INFORMATION SUPPLIED →
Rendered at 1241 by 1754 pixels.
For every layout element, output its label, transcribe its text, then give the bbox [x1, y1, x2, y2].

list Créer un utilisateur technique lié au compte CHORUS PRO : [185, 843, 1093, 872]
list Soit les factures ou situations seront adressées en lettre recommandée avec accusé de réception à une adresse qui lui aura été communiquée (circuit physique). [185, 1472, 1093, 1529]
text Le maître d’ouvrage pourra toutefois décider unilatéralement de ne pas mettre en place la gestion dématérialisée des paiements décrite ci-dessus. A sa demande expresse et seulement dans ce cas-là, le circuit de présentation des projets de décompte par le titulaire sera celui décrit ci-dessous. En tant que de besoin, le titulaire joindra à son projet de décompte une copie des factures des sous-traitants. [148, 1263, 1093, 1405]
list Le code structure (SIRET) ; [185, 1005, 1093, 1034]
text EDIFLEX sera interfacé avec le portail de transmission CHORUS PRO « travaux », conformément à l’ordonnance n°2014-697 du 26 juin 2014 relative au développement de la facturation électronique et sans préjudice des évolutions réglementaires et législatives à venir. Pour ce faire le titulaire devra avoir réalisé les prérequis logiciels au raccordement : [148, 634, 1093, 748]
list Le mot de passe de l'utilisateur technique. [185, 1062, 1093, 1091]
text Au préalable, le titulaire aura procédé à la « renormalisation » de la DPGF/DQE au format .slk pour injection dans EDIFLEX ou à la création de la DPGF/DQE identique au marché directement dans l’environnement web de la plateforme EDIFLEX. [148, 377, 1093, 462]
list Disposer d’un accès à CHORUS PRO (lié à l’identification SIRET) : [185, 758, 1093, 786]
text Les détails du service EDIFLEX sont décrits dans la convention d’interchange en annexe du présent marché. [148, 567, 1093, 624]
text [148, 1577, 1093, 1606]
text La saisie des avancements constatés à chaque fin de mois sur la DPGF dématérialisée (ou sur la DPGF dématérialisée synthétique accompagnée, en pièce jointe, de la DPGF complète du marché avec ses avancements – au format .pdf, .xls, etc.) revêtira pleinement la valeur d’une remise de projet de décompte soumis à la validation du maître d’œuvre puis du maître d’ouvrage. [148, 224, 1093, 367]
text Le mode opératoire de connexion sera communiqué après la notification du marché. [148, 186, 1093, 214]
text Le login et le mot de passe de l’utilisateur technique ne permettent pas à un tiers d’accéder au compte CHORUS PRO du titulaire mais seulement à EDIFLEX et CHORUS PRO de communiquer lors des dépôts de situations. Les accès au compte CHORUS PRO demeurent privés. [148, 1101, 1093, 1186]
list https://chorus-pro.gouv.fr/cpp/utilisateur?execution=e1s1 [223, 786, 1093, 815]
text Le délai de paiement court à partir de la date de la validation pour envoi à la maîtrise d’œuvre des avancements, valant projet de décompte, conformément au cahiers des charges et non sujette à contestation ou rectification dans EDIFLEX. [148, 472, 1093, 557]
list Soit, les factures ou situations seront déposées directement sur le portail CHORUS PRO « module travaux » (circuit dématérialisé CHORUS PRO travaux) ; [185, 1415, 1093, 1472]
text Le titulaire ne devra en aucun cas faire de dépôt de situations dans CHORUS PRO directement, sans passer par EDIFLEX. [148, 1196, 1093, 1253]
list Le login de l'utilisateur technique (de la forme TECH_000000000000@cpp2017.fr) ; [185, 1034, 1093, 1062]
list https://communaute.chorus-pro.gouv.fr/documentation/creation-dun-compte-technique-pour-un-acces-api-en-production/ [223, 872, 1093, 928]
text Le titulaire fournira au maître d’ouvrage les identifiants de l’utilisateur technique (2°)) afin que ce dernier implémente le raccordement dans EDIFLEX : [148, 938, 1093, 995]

PROBLEM TO SOLVE → Copy out each entry above with no deviation.

YOUR SOLUTION →
Rendered at 1241 by 1754 pixels.
For every layout element, output its label, transcribe its text, then give the bbox [x1, y1, x2, y2].

list Créer un utilisateur technique lié au compte CHORUS PRO : [185, 843, 1093, 872]
list Soit les factures ou situations seront adressées en lettre recommandée avec accusé de réception à une adresse qui lui aura été communiquée (circuit physique). [185, 1472, 1093, 1529]
text Le maître d’ouvrage pourra toutefois décider unilatéralement de ne pas mettre en place la gestion dématérialisée des paiements décrite ci-dessus. A sa demande expresse et seulement dans ce cas-là, le circuit de présentation des projets de décompte par le titulaire sera celui décrit ci-dessous. En tant que de besoin, le titulaire joindra à son projet de décompte une copie des factures des sous-traitants. [148, 1263, 1093, 1405]
list Le code structure (SIRET) ; [185, 1005, 1093, 1034]
text EDIFLEX sera interfacé avec le portail de transmission CHORUS PRO « travaux », conformément à l’ordonnance n°2014-697 du 26 juin 2014 relative au développement de la facturation électronique et sans préjudice des évolutions réglementaires et législatives à venir. Pour ce faire le titulaire devra avoir réalisé les prérequis logiciels au raccordement : [148, 634, 1093, 748]
list Le mot de passe de l'utilisateur technique. [185, 1062, 1093, 1091]
text Au préalable, le titulaire aura procédé à la « renormalisation » de la DPGF/DQE au format .slk pour injection dans EDIFLEX ou à la création de la DPGF/DQE identique au marché directement dans l’environnement web de la plateforme EDIFLEX. [148, 377, 1093, 462]
list Disposer d’un accès à CHORUS PRO (lié à l’identification SIRET) : [185, 758, 1093, 786]
text Les détails du service EDIFLEX sont décrits dans la convention d’interchange en annexe du présent marché. [148, 567, 1093, 624]
text [148, 1577, 1093, 1606]
text La saisie des avancements constatés à chaque fin de mois sur la DPGF dématérialisée (ou sur la DPGF dématérialisée synthétique accompagnée, en pièce jointe, de la DPGF complète du marché avec ses avancements – au format .pdf, .xls, etc.) revêtira pleinement la valeur d’une remise de projet de décompte soumis à la validation du maître d’œuvre puis du maître d’ouvrage. [148, 224, 1093, 367]
text Le mode opératoire de connexion sera communiqué après la notification du marché. [148, 186, 1093, 214]
text Le login et le mot de passe de l’utilisateur technique ne permettent pas à un tiers d’accéder au compte CHORUS PRO du titulaire mais seulement à EDIFLEX et CHORUS PRO de communiquer lors des dépôts de situations. Les accès au compte CHORUS PRO demeurent privés. [148, 1101, 1093, 1186]
list https://chorus-pro.gouv.fr/cpp/utilisateur?execution=e1s1 [223, 786, 1093, 815]
text Le délai de paiement court à partir de la date de la validation pour envoi à la maîtrise d’œuvre des avancements, valant projet de décompte, conformément au cahiers des charges et non sujette à contestation ou rectification dans EDIFLEX. [148, 472, 1093, 557]
list Soit, les factures ou situations seront déposées directement sur le portail CHORUS PRO « module travaux » (circuit dématérialisé CHORUS PRO travaux) ; [185, 1415, 1093, 1472]
text Le titulaire ne devra en aucun cas faire de dépôt de situations dans CHORUS PRO directement, sans passer par EDIFLEX. [148, 1196, 1093, 1253]
list Le login de l'utilisateur technique (de la forme TECH_000000000000@cpp2017.fr) ; [185, 1034, 1093, 1062]
list https://communaute.chorus-pro.gouv.fr/documentation/creation-dun-compte-technique-pour-un-acces-api-en-production/ [223, 872, 1093, 928]
text Le titulaire fournira au maître d’ouvrage les identifiants de l’utilisateur technique (2°)) afin que ce dernier implémente le raccordement dans EDIFLEX : [148, 938, 1093, 995]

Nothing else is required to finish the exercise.